(Provided text):
Studio album by Kenny Burrell
- Released: 1957
- Recorded: February 1, 1957 Van Gelder Studio, Hackensack, New Jersey
- Genre: Jazz
- Length: 36:21
- Label: Prestige PRLP 7088
- Producer: Bob Weinstock

Kenny Burrell chronology
| Earthy (1957) | Kenny Burrell (1957) | K. B. Blues (1957) |

= Kenny Burrell (Prestige album) =

Kenny Burrell (also reissued as Blue Moods) is an album by guitarist Kenny Burrell recorded in 1957 and released on the Prestige label.

(Records shown):

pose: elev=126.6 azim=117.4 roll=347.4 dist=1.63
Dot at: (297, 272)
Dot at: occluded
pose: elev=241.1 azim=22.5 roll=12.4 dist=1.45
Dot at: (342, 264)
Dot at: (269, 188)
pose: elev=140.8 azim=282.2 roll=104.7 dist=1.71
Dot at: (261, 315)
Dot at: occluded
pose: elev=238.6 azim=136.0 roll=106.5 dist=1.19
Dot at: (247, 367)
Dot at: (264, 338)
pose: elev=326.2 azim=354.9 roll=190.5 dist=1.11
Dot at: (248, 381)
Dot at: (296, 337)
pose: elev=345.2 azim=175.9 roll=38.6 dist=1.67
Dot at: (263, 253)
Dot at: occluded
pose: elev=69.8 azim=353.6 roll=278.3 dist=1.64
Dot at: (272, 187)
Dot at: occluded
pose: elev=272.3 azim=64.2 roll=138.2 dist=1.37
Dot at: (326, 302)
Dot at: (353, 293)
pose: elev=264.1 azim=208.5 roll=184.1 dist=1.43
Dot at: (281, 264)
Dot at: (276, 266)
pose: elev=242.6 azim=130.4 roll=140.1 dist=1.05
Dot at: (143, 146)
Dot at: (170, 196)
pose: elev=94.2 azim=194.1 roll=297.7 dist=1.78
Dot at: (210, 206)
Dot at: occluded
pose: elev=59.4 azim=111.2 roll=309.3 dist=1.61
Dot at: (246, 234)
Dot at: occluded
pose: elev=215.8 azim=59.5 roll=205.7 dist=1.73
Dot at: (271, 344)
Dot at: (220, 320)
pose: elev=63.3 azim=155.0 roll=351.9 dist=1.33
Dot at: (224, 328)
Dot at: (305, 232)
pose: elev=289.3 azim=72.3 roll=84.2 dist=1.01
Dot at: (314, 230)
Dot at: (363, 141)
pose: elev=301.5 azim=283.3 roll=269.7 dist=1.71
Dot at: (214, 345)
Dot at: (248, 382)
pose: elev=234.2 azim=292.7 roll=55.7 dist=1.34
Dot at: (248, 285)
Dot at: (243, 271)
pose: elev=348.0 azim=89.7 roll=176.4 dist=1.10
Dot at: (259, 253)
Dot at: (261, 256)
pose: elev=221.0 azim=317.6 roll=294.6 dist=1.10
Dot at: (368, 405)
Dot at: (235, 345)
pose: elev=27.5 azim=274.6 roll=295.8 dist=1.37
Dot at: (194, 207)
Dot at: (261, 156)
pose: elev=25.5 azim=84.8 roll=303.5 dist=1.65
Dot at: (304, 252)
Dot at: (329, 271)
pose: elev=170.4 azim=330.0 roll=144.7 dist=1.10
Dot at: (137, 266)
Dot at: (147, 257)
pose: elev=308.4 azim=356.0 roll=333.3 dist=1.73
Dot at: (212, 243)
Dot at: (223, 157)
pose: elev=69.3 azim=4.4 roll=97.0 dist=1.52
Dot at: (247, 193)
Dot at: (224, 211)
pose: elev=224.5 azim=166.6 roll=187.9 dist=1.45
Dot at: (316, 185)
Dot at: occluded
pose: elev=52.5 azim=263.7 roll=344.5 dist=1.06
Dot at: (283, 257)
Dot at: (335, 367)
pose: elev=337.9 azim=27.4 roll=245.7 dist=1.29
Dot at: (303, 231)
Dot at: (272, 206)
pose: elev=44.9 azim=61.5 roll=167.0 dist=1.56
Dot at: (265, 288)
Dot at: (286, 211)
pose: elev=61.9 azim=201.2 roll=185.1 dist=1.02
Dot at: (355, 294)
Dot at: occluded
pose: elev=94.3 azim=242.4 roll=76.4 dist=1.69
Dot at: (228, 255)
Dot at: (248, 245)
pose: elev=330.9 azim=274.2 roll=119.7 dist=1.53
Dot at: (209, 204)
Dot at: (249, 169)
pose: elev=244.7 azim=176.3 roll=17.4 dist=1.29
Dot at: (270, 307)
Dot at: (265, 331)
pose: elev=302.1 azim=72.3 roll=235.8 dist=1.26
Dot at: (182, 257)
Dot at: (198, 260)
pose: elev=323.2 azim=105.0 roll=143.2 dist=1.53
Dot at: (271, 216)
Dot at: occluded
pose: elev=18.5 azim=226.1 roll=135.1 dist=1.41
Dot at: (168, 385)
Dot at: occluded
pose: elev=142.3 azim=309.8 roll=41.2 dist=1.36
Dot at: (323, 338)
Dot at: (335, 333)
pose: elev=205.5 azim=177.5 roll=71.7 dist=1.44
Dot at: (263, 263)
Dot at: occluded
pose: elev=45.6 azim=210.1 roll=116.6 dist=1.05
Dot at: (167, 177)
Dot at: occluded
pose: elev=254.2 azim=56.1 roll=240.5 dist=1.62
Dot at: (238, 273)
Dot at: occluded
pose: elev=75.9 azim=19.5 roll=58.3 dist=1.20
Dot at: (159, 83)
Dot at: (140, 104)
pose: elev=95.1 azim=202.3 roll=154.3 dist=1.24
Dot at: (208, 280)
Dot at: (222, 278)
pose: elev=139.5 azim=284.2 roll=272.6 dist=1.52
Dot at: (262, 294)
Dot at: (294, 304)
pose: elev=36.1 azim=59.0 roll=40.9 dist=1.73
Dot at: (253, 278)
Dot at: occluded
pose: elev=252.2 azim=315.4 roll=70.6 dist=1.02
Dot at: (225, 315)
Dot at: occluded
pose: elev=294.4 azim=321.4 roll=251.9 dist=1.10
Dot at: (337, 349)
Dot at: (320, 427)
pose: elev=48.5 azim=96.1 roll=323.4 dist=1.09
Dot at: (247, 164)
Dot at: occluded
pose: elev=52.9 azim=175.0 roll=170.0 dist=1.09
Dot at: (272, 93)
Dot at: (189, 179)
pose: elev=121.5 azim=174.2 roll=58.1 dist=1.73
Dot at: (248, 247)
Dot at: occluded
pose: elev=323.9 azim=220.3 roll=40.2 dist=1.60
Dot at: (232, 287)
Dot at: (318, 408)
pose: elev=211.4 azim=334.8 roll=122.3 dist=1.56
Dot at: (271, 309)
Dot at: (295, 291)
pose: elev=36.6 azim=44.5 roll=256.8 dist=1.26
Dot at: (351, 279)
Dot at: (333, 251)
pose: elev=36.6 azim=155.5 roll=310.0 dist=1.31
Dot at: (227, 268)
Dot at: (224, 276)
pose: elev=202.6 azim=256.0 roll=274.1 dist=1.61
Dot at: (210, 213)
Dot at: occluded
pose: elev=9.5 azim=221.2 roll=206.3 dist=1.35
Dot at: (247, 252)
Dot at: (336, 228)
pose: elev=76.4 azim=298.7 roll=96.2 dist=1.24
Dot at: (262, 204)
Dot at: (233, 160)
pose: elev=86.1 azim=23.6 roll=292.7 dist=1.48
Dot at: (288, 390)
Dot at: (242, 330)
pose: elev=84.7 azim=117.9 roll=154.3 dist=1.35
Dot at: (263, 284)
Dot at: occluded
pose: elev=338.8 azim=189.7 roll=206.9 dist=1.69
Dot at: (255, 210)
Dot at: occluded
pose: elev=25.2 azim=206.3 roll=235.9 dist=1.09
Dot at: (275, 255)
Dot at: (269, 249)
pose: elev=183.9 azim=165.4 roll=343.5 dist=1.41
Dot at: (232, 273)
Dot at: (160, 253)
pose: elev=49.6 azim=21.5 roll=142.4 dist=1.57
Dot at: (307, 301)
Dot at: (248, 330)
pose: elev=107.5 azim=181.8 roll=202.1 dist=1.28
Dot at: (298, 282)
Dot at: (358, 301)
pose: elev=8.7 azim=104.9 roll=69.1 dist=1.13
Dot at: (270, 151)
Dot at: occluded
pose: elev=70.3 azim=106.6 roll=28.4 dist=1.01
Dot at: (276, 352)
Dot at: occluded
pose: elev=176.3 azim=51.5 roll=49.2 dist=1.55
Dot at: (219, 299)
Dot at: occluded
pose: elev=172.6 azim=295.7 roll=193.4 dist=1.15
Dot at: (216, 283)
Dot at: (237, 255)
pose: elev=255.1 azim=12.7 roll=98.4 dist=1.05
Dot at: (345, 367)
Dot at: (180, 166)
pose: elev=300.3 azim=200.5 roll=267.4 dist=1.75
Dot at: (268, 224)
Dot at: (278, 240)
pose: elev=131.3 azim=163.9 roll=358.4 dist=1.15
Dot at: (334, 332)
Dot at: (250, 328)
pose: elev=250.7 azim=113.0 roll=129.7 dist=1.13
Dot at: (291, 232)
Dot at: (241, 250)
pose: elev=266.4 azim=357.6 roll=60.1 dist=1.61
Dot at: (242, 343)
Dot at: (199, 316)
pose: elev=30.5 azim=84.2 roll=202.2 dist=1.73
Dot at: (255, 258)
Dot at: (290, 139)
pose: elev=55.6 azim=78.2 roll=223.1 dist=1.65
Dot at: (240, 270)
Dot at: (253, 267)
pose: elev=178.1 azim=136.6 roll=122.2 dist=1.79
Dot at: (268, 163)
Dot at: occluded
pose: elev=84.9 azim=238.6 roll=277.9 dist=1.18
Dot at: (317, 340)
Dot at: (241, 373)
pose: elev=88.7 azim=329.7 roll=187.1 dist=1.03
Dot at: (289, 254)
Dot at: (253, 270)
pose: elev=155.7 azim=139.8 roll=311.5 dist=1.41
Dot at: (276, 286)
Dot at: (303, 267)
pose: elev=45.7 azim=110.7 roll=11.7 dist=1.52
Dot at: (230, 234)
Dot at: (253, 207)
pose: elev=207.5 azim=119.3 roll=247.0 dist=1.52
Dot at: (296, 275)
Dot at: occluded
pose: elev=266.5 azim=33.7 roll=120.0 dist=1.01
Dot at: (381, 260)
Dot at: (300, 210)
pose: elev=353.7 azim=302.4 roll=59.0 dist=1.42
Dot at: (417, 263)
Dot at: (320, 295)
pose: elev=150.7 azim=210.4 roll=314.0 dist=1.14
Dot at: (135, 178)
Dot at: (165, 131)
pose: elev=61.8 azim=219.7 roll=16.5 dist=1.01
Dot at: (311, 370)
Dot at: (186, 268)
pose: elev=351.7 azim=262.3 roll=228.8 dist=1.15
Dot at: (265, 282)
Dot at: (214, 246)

(Tasks and exercises):
**a.** In the Kenny Burrell album entry, rewrite the passage starting at "Studio album by" and ending at "the Prestige label.", substituting "Riverside" for "Prestige".
**b.** List every album title given in the chronology row of the Kenny Burrell album entry.

(Answers given):
**a.**
Studio album by Kenny Burrell
- Released: 1957
- Recorded: February 1, 1957 Van Gelder Studio, Hackensack, New Jersey
- Genre: Jazz
- Length: 36:21
- Label: Riverside PRLP 7088
- Producer: Bob Weinstock

Kenny Burrell chronology
| Earthy (1957) | Kenny Burrell (1957) | K. B. Blues (1957) |

= Kenny Burrell (Riverside album) =

Kenny Burrell (also reissued as Blue Moods) is an album by guitarist Kenny Burrell recorded in 1957 and released on the Riverside label.

**b.**
Earthy (1957)
Kenny Burrell (1957)
K. B. Blues (1957)